Esto de ponerse enfermo, aunque sea de un simple catarro, siempre ha sido mala cosa, pero desde que Mariano Rajoy gobierna la crisis, la cosa aún es peor. La sanidad pública, que nos igualaba bastante a todos no hace tanto, ha pasado a mejor vida. Ahora todo quisque debe pagar una buena parte de las recetas y amoldarse a las restricciones presupuestarias que no entienden de cólicos ni fracturas. Para rescatar a los banqueros de sus problemas e insolvencias hay dinero público, pero para atender a las necesidades más imperiosas de las personas, los presupuestos se recortan.
Mientras en los Estados Unidos se avanza hacia una cobertura sanitaria universal, bien es verdad que de manera desesperantemente lenta, aquí la máquina de la política reduce las coberturas y si algo aumenta en sus planteamientos, es la burocracia que prioriza la presentación de papeles a la urgencia con que los médicos deben actuar ante las urgencias, a menudo dolorosas, que aquejan a los pacientes.

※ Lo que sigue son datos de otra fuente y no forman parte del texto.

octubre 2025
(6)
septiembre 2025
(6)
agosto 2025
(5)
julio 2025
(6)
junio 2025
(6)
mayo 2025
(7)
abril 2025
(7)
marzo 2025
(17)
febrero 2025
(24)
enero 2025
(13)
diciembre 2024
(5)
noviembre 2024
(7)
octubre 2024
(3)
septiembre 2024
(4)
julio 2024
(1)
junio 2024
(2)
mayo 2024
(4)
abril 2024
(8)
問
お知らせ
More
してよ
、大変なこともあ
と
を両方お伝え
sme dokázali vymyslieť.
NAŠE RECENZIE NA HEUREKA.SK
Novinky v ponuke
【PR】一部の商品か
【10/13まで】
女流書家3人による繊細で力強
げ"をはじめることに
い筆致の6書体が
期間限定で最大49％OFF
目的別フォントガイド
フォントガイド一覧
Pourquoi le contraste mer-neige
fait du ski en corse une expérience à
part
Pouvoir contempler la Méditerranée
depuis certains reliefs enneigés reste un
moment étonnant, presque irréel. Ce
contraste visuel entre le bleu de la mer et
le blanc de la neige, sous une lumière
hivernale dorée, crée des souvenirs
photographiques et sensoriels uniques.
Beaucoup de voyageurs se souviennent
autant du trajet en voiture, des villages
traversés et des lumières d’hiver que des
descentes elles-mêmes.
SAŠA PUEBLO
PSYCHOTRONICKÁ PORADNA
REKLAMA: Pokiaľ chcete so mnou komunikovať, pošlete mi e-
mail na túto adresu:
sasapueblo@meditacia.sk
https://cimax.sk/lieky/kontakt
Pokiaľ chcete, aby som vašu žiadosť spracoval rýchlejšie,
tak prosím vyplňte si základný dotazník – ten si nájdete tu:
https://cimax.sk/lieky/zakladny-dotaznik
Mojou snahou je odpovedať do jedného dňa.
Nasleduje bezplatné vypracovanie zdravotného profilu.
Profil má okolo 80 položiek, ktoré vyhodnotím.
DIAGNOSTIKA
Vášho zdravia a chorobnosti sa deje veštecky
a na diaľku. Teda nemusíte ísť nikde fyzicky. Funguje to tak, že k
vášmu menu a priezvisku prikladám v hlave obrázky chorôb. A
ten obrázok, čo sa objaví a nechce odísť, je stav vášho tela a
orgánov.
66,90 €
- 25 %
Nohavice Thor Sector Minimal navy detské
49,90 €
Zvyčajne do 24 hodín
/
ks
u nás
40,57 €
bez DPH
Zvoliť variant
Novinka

Quien no tenga sus papeles a mano o en regla, apenas le queda aguantar y resignarse. Hace mucho que creíamos que eso no volvería a ocurrir.
Pero está ocurriendo en medio de la fiebre de austeridad y recorte del gasto que nos han estado imponiendo los hombres y mujeres del Partido Popular bajo la inspiración de los dichosos mercados y la férrea disciplina decretada desde lejos por la señora Merkel. Nuestra Soberanía está en declive ante los mandatos foráneos, mayormente alemanes, y la docilidad de un Gobierno que prometía hacer milagros y cuatro meses más tarde sólo parece capaz de devolvernos por el túnel del tiempo hacia el pasado. Lo mejor, siempre lo decía mi padre, es no ponerse enfermo. Tenía razón y más que tendría ahora si aún viviese.